The skill explicitly performs real financial actions. This is purpose-aligned and disclosed, but the user must understand the impact before any command is run.
**This skill executes REAL, IRREVERSIBLE blockchain transactions.**
Only approve a create command after checking the chain, launchpad, wallet address, token name/symbol, buy amount, and slippage. Use a small dedicated wallet.
If the wrong process, package, workspace, or user gains access to the private key, wallet funds and token-launch authority may be compromised.
A wallet private key is high-impact signing authority. The registry requirements list no required env vars or primary credential, so this credential dependency is under-declared outside the skill text.
`cooking create` requires both `GMGN_API_KEY` and `GMGN_PRIVATE_KEY` ... configured in `~/.config/gmgn/.env`.

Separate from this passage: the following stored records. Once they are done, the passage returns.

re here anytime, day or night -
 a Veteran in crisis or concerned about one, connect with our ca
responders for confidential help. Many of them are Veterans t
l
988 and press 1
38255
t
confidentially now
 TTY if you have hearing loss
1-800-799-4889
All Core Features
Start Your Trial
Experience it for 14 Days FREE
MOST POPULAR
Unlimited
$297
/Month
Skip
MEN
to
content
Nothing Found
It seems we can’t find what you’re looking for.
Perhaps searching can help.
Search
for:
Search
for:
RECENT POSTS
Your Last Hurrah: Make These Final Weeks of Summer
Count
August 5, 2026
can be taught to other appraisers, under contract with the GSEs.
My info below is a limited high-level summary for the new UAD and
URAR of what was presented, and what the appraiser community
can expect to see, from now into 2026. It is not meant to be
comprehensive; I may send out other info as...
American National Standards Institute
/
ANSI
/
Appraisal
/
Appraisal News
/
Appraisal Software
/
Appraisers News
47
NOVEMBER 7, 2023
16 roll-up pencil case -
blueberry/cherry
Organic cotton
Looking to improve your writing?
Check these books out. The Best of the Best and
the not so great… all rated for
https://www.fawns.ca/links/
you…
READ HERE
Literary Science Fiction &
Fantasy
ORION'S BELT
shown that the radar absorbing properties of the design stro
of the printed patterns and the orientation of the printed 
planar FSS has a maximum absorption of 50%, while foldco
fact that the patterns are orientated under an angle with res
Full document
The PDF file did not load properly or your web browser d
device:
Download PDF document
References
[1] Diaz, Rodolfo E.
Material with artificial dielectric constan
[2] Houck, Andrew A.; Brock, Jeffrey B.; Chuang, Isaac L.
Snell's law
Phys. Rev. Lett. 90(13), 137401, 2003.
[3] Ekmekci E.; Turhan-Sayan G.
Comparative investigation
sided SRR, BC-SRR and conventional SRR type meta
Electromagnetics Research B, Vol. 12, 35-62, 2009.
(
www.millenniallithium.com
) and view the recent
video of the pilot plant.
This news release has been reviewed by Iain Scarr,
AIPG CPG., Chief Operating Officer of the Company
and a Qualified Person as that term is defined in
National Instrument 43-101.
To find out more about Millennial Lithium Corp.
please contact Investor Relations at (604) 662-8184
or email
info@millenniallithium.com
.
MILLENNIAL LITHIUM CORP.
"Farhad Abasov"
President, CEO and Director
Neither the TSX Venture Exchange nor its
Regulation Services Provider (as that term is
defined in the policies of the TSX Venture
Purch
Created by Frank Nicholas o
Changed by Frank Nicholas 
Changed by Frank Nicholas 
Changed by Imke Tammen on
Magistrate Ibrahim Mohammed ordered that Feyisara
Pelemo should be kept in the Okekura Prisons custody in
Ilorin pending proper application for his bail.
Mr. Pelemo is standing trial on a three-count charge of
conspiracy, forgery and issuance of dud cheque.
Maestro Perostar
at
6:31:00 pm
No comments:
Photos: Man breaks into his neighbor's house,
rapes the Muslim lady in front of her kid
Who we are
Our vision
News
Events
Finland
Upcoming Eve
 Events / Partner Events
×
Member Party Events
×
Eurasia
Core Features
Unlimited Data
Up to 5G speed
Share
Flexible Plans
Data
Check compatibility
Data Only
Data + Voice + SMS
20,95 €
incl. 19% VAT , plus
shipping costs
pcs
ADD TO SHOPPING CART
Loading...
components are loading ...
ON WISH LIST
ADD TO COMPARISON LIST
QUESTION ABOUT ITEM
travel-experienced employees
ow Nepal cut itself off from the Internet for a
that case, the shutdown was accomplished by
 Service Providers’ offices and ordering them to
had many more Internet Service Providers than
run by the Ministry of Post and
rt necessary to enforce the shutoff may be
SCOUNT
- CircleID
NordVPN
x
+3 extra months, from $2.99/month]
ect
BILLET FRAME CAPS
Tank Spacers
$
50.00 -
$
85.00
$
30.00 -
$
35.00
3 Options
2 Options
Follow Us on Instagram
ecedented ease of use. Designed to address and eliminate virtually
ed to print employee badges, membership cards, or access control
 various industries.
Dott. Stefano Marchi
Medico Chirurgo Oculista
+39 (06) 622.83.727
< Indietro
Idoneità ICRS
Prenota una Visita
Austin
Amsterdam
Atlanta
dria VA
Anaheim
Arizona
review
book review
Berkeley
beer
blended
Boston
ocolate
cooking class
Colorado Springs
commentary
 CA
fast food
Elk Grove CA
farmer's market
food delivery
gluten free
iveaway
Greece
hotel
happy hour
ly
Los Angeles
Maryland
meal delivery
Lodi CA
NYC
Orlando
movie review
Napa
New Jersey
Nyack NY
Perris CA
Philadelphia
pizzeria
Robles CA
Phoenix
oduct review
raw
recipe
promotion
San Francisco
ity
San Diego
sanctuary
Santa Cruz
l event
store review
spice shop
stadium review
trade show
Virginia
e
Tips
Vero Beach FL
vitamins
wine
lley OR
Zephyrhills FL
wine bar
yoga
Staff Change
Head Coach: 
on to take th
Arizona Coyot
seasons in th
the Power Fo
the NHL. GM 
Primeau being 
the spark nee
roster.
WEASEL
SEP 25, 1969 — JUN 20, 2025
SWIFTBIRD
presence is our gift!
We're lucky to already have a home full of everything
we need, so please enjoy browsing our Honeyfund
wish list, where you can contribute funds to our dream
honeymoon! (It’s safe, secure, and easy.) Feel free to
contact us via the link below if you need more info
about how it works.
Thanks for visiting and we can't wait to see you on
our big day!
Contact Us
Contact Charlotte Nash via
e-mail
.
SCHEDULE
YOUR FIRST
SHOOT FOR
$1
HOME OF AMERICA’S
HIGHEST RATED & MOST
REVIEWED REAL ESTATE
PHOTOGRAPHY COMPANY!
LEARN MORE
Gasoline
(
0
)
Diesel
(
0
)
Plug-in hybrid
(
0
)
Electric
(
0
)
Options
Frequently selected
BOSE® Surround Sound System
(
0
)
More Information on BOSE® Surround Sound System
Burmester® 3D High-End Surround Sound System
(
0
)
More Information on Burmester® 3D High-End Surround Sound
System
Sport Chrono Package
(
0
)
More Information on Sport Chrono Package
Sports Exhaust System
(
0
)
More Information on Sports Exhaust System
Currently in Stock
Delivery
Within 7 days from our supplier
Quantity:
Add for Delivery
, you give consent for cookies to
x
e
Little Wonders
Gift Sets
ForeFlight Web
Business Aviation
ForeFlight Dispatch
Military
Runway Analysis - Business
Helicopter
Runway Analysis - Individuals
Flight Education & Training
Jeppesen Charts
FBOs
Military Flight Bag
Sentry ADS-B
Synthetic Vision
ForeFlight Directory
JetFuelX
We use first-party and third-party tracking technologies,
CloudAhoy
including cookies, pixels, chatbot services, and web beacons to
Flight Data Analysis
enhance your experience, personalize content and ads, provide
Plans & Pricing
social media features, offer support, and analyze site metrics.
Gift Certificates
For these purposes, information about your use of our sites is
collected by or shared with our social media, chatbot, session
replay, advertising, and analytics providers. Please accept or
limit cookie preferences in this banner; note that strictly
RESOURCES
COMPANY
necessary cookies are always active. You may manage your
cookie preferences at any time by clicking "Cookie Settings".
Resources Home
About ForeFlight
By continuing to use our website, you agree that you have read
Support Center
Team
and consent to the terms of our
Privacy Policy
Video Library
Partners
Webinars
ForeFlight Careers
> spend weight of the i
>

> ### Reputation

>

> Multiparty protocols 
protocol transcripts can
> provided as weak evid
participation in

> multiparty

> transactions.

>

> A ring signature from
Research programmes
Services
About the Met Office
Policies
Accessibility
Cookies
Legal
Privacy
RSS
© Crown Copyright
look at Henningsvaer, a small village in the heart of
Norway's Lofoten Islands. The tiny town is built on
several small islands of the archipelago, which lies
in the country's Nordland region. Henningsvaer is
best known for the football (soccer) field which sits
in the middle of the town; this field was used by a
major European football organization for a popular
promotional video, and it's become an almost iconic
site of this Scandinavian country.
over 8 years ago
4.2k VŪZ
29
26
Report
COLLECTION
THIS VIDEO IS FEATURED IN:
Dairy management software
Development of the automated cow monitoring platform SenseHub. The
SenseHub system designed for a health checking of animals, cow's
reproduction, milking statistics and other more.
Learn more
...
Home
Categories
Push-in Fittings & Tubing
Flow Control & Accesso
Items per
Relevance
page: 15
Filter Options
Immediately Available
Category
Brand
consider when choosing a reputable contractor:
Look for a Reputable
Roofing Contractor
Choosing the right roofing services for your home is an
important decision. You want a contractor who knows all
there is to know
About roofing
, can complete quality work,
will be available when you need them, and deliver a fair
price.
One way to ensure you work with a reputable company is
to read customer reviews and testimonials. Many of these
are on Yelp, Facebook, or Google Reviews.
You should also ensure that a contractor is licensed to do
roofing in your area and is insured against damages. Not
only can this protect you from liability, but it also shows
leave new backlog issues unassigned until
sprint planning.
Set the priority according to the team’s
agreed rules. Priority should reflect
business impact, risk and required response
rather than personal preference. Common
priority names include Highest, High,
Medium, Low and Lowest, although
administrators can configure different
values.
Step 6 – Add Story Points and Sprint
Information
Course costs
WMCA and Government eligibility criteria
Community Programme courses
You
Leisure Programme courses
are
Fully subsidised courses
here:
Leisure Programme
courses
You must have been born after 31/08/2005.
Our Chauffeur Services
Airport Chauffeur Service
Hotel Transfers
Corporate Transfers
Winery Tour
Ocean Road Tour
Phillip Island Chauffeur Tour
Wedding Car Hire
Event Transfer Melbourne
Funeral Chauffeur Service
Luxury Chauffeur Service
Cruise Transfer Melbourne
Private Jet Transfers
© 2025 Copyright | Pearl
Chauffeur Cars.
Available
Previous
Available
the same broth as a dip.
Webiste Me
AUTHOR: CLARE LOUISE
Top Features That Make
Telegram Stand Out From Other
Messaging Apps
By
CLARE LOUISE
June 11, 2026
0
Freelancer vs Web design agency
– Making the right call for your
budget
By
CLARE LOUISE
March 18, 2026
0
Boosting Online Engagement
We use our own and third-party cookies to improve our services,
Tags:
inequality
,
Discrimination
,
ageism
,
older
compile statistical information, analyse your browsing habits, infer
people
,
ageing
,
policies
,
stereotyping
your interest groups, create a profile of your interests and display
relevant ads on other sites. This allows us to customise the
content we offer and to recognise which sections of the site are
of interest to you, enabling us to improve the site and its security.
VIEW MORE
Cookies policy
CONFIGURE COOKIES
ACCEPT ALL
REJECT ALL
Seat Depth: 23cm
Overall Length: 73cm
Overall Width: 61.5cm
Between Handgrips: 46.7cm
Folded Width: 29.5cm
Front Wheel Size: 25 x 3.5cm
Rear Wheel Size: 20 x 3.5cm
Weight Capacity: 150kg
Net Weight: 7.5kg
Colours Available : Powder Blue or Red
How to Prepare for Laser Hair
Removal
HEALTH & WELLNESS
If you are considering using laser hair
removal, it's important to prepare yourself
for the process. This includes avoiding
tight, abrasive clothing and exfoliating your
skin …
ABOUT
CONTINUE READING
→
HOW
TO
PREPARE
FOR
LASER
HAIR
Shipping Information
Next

Use a dedicated low-balance wallet, do not reuse a main wallet private key, keep keys out of shared project directories, and verify credential handling before use.
A compromised or wrong CLI package/version could misuse the private key, submit unintended transactions, or expose wallet credentials.
The skill depends on an unpinned globally installed npm package, while the submitted artifact set contains no code or install spec. That package is expected to handle private-key signing and transaction submission.
`gmgn-cli` installed globally — if missing, run: `npm install -g gmgn-cli`
Verify the CLI's provenance, pin and inspect the package version, prefer an isolated environment, and do not install or run it with a high-value wallet.
A user may over-trust the key-safety claim without independently verifying what the external CLI does.
This is a reassuring security claim about key handling, but the provided artifacts are instruction-only and do not include the CLI code needed to verify it.
The private key never leaves the machine — the CLI uses it only for local signing.
Treat the claim as unverified until the CLI implementation and network behavior have been checked.